A mediados de los sesenta e influido por la asistencia a un concierto de John Cale a un curso de verano de música contemporánea en Darmstadt, se integró en el Gruppo di Improvvisazione di Nuova Consonanza, uno de los primeros colectivos experimentales de compositores. Esa experiencia en la “búsqueda de sonidos traumáticos” la trasladó a su trabajo como arreglista en el sello RCA, donde, entre otras libertades, introdujo el sonido de una lata, del tecleo en una máquina de escribir y el chapoteo en una bañera, para personalizar las canciones de los artistas de la casa discográfica.

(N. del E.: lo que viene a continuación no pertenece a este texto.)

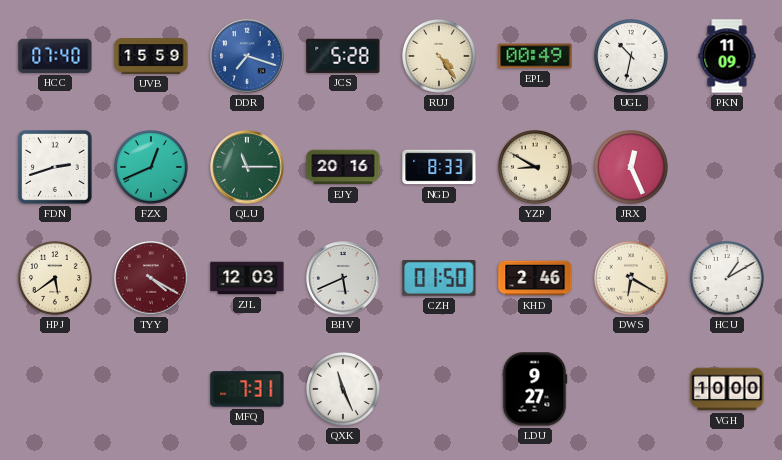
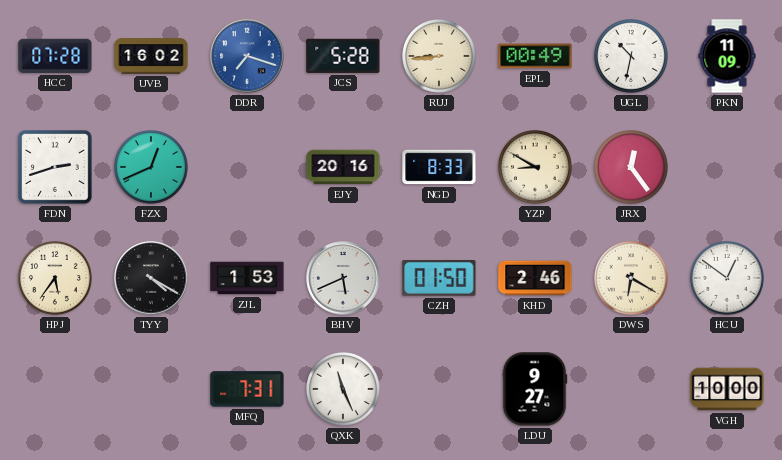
HCC: 07:40 -> 07:28
UVB: 15:59 -> 16:02
RUJ: 4:24 -> 8:44
QLU: 11:15 -> none
JRX: 12:26 -> 12:24
HPJ: 5:39 -> 5:36
TYY dial: burgundy -> black
ZJL: 12:03 -> 1:53
HCU: 1:10 -> 12:51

En ese periodo llegó incluso a trabajar con Chet Baker.
La conexión valenciana
Un valenciano, Ricardo Blasco, fue el director de su primer western, Gringo (1963) pero del mismo modo que hizo Las pistolas no discuten (Mario Caiano, 1964), las firmo con el seudónimo de Dan Savio.
Pero entonces, llego Sergio Leone, un compañero de colegio que se convirtió en el principal baluarte del spaghetti western. Morricone dotó de trascendencia al género. “En aquel momento nadie había probado una música tan operística en una película del Oeste”, resume Clint Eastwood en el documental.
Con el uso de una guitarra eléctrica y los sonido de un látigo, un yunque y una campana en Por un puñado de dólares (1964), creo un lenguaje nuevo que impactó en la cultura de la época. En La muerte tenía un precio (1965) fue más allá y empleó la Tocata y fuga en Re menor de Bach. Las referencias más elevadas convivían con los hallazgos de la vida cotidiana, como la deuda que mantiene Hasta que llegó su hora (1968) con el crujido que hizo un tramoyista al subir a una escalera durante un concierto en Florencia.
“La música de estos westerns eran construcciones de una arquitectura y una sabiduría premeditadas que las hacían increíbles. Voces, sonidos, ruido, timbre y tono eran los ladrillos que utilizaba para construir sus catedrales”, admira el compositor, director de orquesta y pianista italiano Nicola Piovani.
El reconocimiento en una flauta de pan
A finales de los sesenta, Morricone era una garantía para productores y directores. Solo en 1969 se estrenaron 29 películas con su música. La envidia entre sus pares se convirtió en calumnia y llegaron a acusarle de no haberlas compuesto todas.
Con el tiempo firmó obras maestras como las bandas sonoras de Novecento (Bernardo Bertolucci, 1978) y Días del cielo (Terrence Malick, 1978), pero el reconocimiento definitivo le llegó de la mano de su gran amigo Leone. El visionado de Érase una vez en América (1984) le provocó una emoción tan honda al intelectual, compositor y músico italiano Boris Porena, que le escribió una carta para disculparse.
A los grandes músicos académicos de las generaciones anteriores les costó mucho reconocer mucho el talento de Morricone. Les era familiar, pero no prestaban atención a su talento. La misiva de Porena constituyó una disculpa a toda una etapa histórica de desprecio a la música de cine.
“Sin Ennio muchos de nosotros no estaríamos aquí, lingüísticamente seríamos diferentes, más pobres”, sintetiza Piovani, ganador del Óscar a la mejor banda sonora por La vida es bella (Roberto Benigni, 1997).
Tras uno de sus conciertos de música cinematográfica de Morricone en París, con el público entregado, Piovani se dirigió al camerino para preguntarle si era consciente de que aquella era la gran música del siglo XX. El maestro le respondió que estaba empezando a pensarlo.